To: Tomato who wrote (19884)7/18/2001 10:40:21 PM
From: CRUZ  Read Replies (1) | Respond to of 62554
 
A lady from California purchased a piece of timber land in Oregon. There
was a large tree on one of the highest points in the tract. She wanted to
get a good view of her land so she started to climb the big tree. As she
neared the top, she encountered a spotted owl that attacked her. In her
haste to escape, the lady slid down the tree to the ground and got many
splinters in her private parts. In considerable pain, she hurried to the
nearest doctor.
He listened to her story then told her to go into the examining room and
he would see if he could help her. She sat and waited for three hours
before the doctor reappeared.
The angry lady demanded, "What took you so long?" The unperturbed doctor
replied, "Well, I had to get permits from the Environmental Protection
Agency, the Forest Service, and the Bureau of Land Management before I
could remove old-growth timber from a recreational area."

Cruz



To: Tomato who wrote (19884)7/23/2001 1:59:35 AM
From: High Grader  Read Replies (2) | Respond to of 62554
 
Love all the airline jokes. Here is a true one.

I had a neat experience a couple of weeks ago. I was catching a plane and at the last moment we were told that there were mechanical problems and the flight would be delayed for several hours. Most people just groaned as the announcement came on. I kept my place in the line for the check-in counter to see what alternative would be available.
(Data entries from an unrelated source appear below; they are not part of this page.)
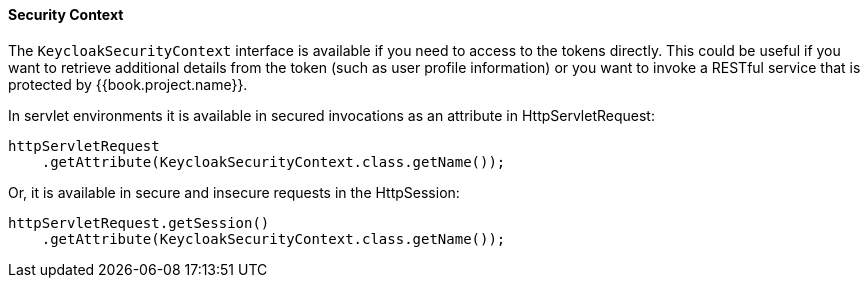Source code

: ==== Security Context

The `KeycloakSecurityContext` interface is available if you need to access to the tokens directly. This could be useful if you want to retrieve additional
details from the token (such as user profile information) or you want to invoke a RESTful service that is protected by {{book.project.name}}.

In servlet environments it is available in secured invocations as an attribute in HttpServletRequest:
[source,java]
----
httpServletRequest
    .getAttribute(KeycloakSecurityContext.class.getName());
----

Or, it is available in secure and insecure requests in the HttpSession:

[source,java]
----
httpServletRequest.getSession()
    .getAttribute(KeycloakSecurityContext.class.getName());
----

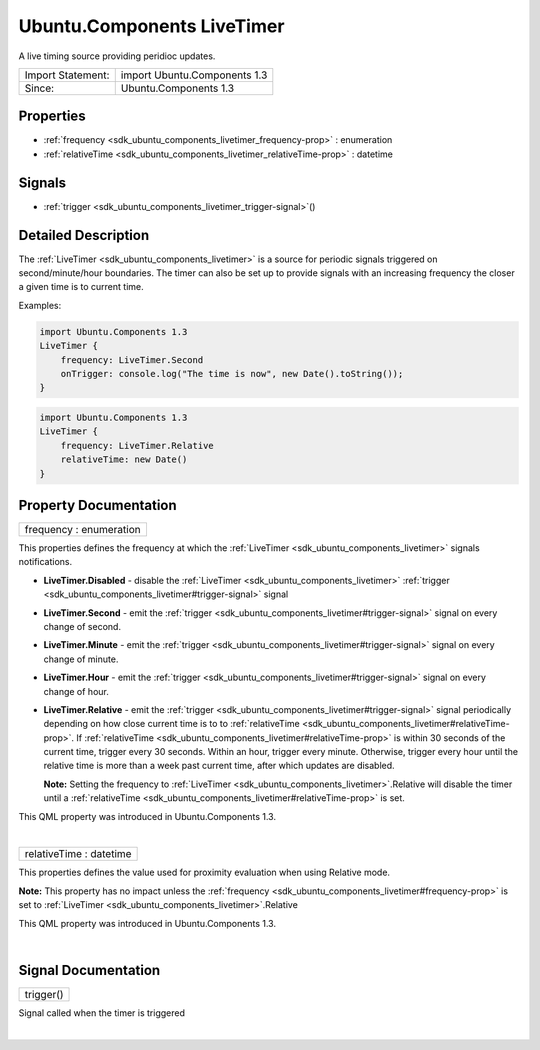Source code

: .. _sdk_ubuntu_components_livetimer:
Ubuntu.Components LiveTimer
===========================

A live timing source providing peridioc updates.

+---------------------+--------------------------------+
| Import Statement:   | import Ubuntu.Components 1.3   |
+---------------------+--------------------------------+
| Since:              | Ubuntu.Components 1.3          |
+---------------------+--------------------------------+

Properties
----------

-  :ref:`frequency <sdk_ubuntu_components_livetimer_frequency-prop>`
   : enumeration
-  :ref:`relativeTime <sdk_ubuntu_components_livetimer_relativeTime-prop>`
   : datetime

Signals
-------

-  :ref:`trigger <sdk_ubuntu_components_livetimer_trigger-signal>`\ ()

Detailed Description
--------------------

The :ref:`LiveTimer <sdk_ubuntu_components_livetimer>` is a source for
periodic signals triggered on second/minute/hour boundaries. The timer
can also be set up to provide signals with an increasing frequency the
closer a given time is to current time.

Examples:

.. code:: qml

    import Ubuntu.Components 1.3
    LiveTimer {
        frequency: LiveTimer.Second
        onTrigger: console.log("The time is now", new Date().toString());
    }

.. code:: qml

    import Ubuntu.Components 1.3
    LiveTimer {
        frequency: LiveTimer.Relative
        relativeTime: new Date()
    }

Property Documentation
----------------------

.. _sdk_ubuntu_components_livetimer_frequency-prop:

+--------------------------------------------------------------------------+
|        \ frequency : enumeration                                         |
+--------------------------------------------------------------------------+

This properties defines the frequency at which the
:ref:`LiveTimer <sdk_ubuntu_components_livetimer>` signals notifications.

-  **LiveTimer.Disabled** - disable the
   :ref:`LiveTimer <sdk_ubuntu_components_livetimer>`
   :ref:`trigger <sdk_ubuntu_components_livetimer#trigger-signal>` signal
-  **LiveTimer.Second** - emit the
   :ref:`trigger <sdk_ubuntu_components_livetimer#trigger-signal>` signal
   on every change of second.
-  **LiveTimer.Minute** - emit the
   :ref:`trigger <sdk_ubuntu_components_livetimer#trigger-signal>` signal
   on every change of minute.
-  **LiveTimer.Hour** - emit the
   :ref:`trigger <sdk_ubuntu_components_livetimer#trigger-signal>` signal
   on every change of hour.
-  **LiveTimer.Relative** - emit the
   :ref:`trigger <sdk_ubuntu_components_livetimer#trigger-signal>` signal
   periodically depending on how close current time is to to
   :ref:`relativeTime <sdk_ubuntu_components_livetimer#relativeTime-prop>`.
   If
   :ref:`relativeTime <sdk_ubuntu_components_livetimer#relativeTime-prop>`
   is within 30 seconds of the current time, trigger every 30 seconds.
   Within an hour, trigger every minute. Otherwise, trigger every hour
   until the relative time is more than a week past current time, after
   which updates are disabled.

   **Note:** Setting the frequency to
   :ref:`LiveTimer <sdk_ubuntu_components_livetimer>`.Relative will disable
   the timer until a
   :ref:`relativeTime <sdk_ubuntu_components_livetimer#relativeTime-prop>`
   is set.

This QML property was introduced in Ubuntu.Components 1.3.

| 

.. _sdk_ubuntu_components_livetimer_relativeTime-prop:

+--------------------------------------------------------------------------+
|        \ relativeTime : datetime                                         |
+--------------------------------------------------------------------------+

This properties defines the value used for proximity evaluation when
using Relative mode.

**Note:** This property has no impact unless the
:ref:`frequency <sdk_ubuntu_components_livetimer#frequency-prop>` is set to
:ref:`LiveTimer <sdk_ubuntu_components_livetimer>`.Relative

This QML property was introduced in Ubuntu.Components 1.3.

| 

Signal Documentation
--------------------

.. _sdk_ubuntu_components_livetimer_trigger()-prop:

+--------------------------------------------------------------------------+
|        \ trigger()                                                       |
+--------------------------------------------------------------------------+

Signal called when the timer is triggered

| 
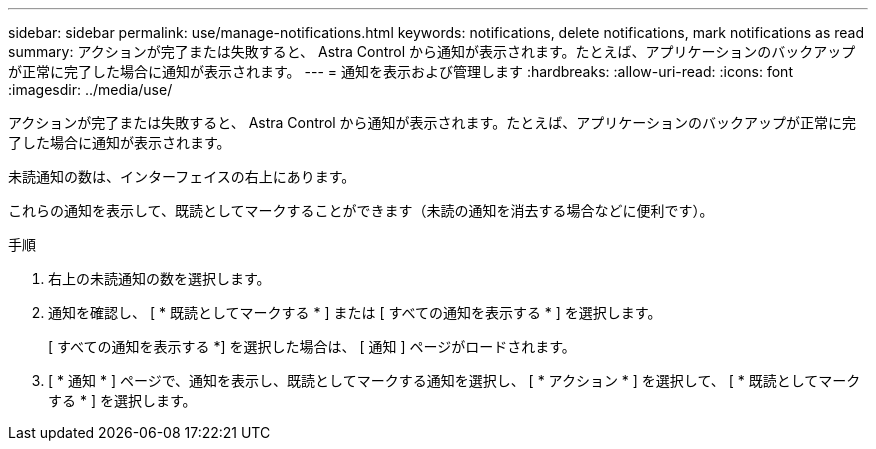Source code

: ---
sidebar: sidebar 
permalink: use/manage-notifications.html 
keywords: notifications, delete notifications, mark notifications as read 
summary: アクションが完了または失敗すると、 Astra Control から通知が表示されます。たとえば、アプリケーションのバックアップが正常に完了した場合に通知が表示されます。 
---
= 通知を表示および管理します
:hardbreaks:
:allow-uri-read: 
:icons: font
:imagesdir: ../media/use/


[role="lead"]
アクションが完了または失敗すると、 Astra Control から通知が表示されます。たとえば、アプリケーションのバックアップが正常に完了した場合に通知が表示されます。

未読通知の数は、インターフェイスの右上にあります。

これらの通知を表示して、既読としてマークすることができます（未読の通知を消去する場合などに便利です）。

.手順
. 右上の未読通知の数を選択します。
. 通知を確認し、 [ * 既読としてマークする * ] または [ すべての通知を表示する * ] を選択します。
+
[ すべての通知を表示する *] を選択した場合は、 [ 通知 ] ページがロードされます。

. [ * 通知 * ] ページで、通知を表示し、既読としてマークする通知を選択し、 [ * アクション * ] を選択して、 [ * 既読としてマークする * ] を選択します。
A very large, irate, woman butted in at the counter and began screaming at the clerks. The three clerks were doing their best to calm her down and all it did was get her more worked up. She was truly a case of airport rage at its worst.

It was really embarrasing to hear an adult person carry on with such a tantrum in public. Finally as she paused to draw yet another breath, I said in a loud voice, "Maybe you can get her a broom to fly home on and the rest of us can get some service."

About 30 people in line cracked up and the woman was at a total loss for words. The three clerks were turning purple trying not to laugh and she turned with a snort and strode off with what dignity she had left. It was too funny for words.

Finally I was at the head of the line and although my two bags were grossly overweight the clerks waived the extra charges. I was promptly issued with a meal voucher complete with complimentary beverages and efficiently lined up with the next available flight. You have never seen such smiles.

A few days later, a letter arrived with a credit for a free flight with the airline.

One thing I hate, is to see someone taking out their frustrations on people who have to be nice to them as a part of their job responsibilities. Such rude people violate polite behavior just because they can get away with it.

It is our duty to rescue those who cannot defend themselves or civilization will fail.